L’urgence et non le développement intégré.
A propos de ce nouveau » plan « d’urgence, c’est à peine si certains ne pensent pas qu’il s’agit d’une aubaine pour ceux chargés de sa mise en œuvre. Les ressources dégagées à cette fin, par l’Etat ou par les partenaires au développement de la Mauritanie, seront certainement, une fois encore, détournées de leur finalité première. Il suffit de voir les chapitres des dépenses à engager, dans le cadre de l’opération » Espoir 2012 « , pour se rendre compte qu’il s’agit d’un simple montage destiné à faire comme si. Car il faut bien que le gouvernement reconnaisse que l’expérience des boutiques témoins a été, dans le cadre du programme » Solidarité 2011 « , un fiasco. Le volet social de cette opération a très vite cédé le pas à la panoplie d’objectifs et de finalités qui ont permis au gouvernement de politiser une action qui se devait d’être d’abord et avant tout une assistance sociale de grande envergure. On avait tablé sur la couverture des besoins pour près de 600.000 personnes mais aucune donnée fiable ne permet aujourd’hui de dire à quel degré cet objectif a été atteint. Et, sans se soucier des critiques qui ont fusé de la part de l’opposition, mais aussi de simples citoyens qui disent leur déception vis-à-vis d’un gouvernement incapable, celui-ci se contente de rafistoler son » plan « , mis en place à l’occasion d’une situation de moindre urgence, pour tenter de faire face à ce qui est bien une menace de catastrophe naturelle. Car une grande partie de la population mauritanienne, notamment dans les zones rurales, risque de souffrir du fait de la raréfaction des pâturages et de la chute de la production agricole consécutivement à un déficit pluviométrique, le plus important depuis plusieurs années.

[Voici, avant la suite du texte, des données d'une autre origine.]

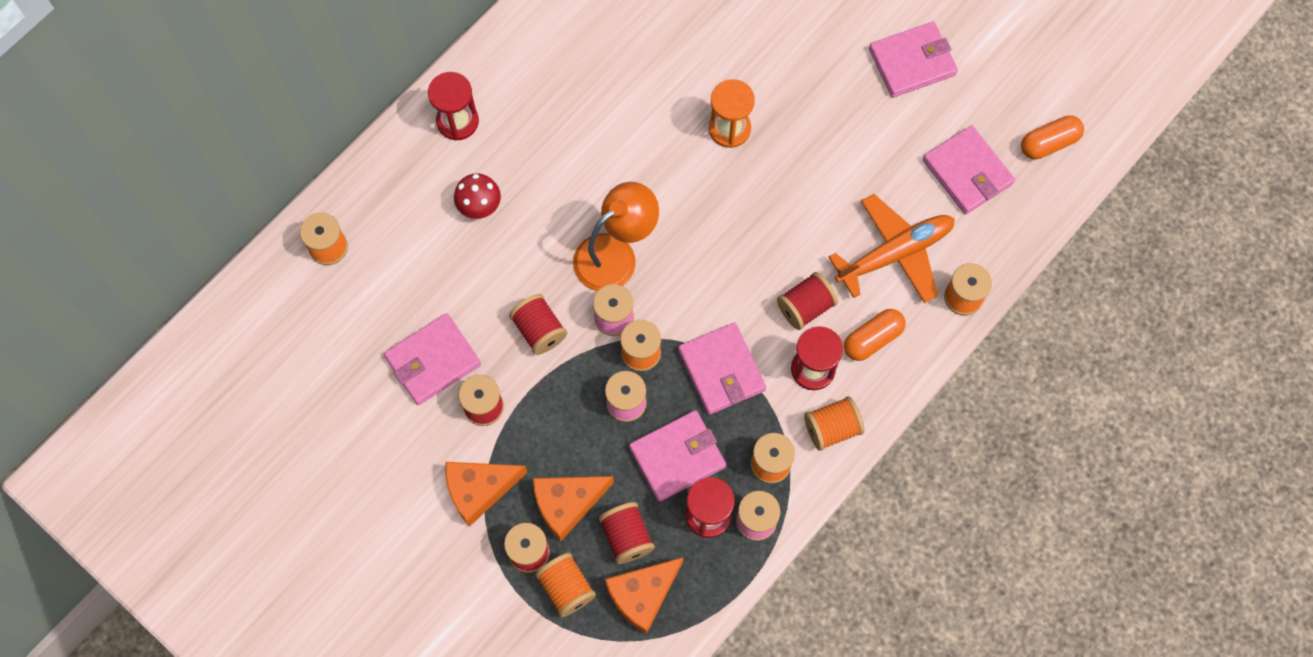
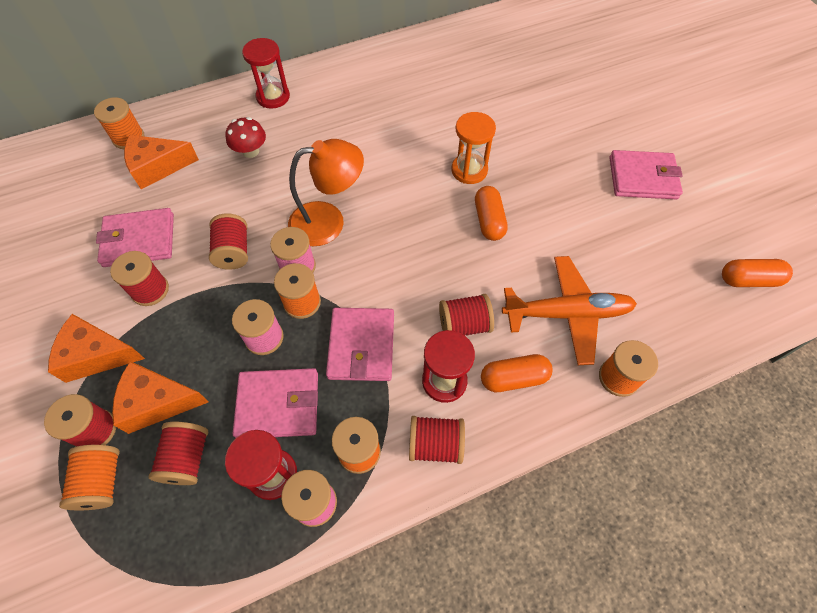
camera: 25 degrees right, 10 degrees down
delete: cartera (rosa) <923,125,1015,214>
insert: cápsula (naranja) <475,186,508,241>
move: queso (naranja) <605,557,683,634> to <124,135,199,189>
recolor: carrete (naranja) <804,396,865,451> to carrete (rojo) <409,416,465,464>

Et quand le Premier Ministre annonce lui-même le nouveau-ancien » plan « , avec les classiques composants » disponibilisation des produits alimentaires de base et de l’aliment de bétail à des prix accessibles « , il ne fait que prouver ce que l’opposition dénonce comme une incapacité à faire face aux grands défis de l’heure. S’il ne s’agit de » dilapider « 45 milliards d’ouguiyas, on ne peut trouver de meilleurs moyens que celui de prétendre les utiliser dans la subvention de produits alimentaires de base et l’achat d’aliments de bétail, alors que l’on sait que cette manne pouvait servir à des réalisations plus pérennes destinées à aider éleveurs, agriculteurs et simples citoyens à faire face aux impondérables de la nature. Un développement intégré qui, apparemment, n’est pas dans le vocable des concepteurs des plans d’urgence en Mauritanie.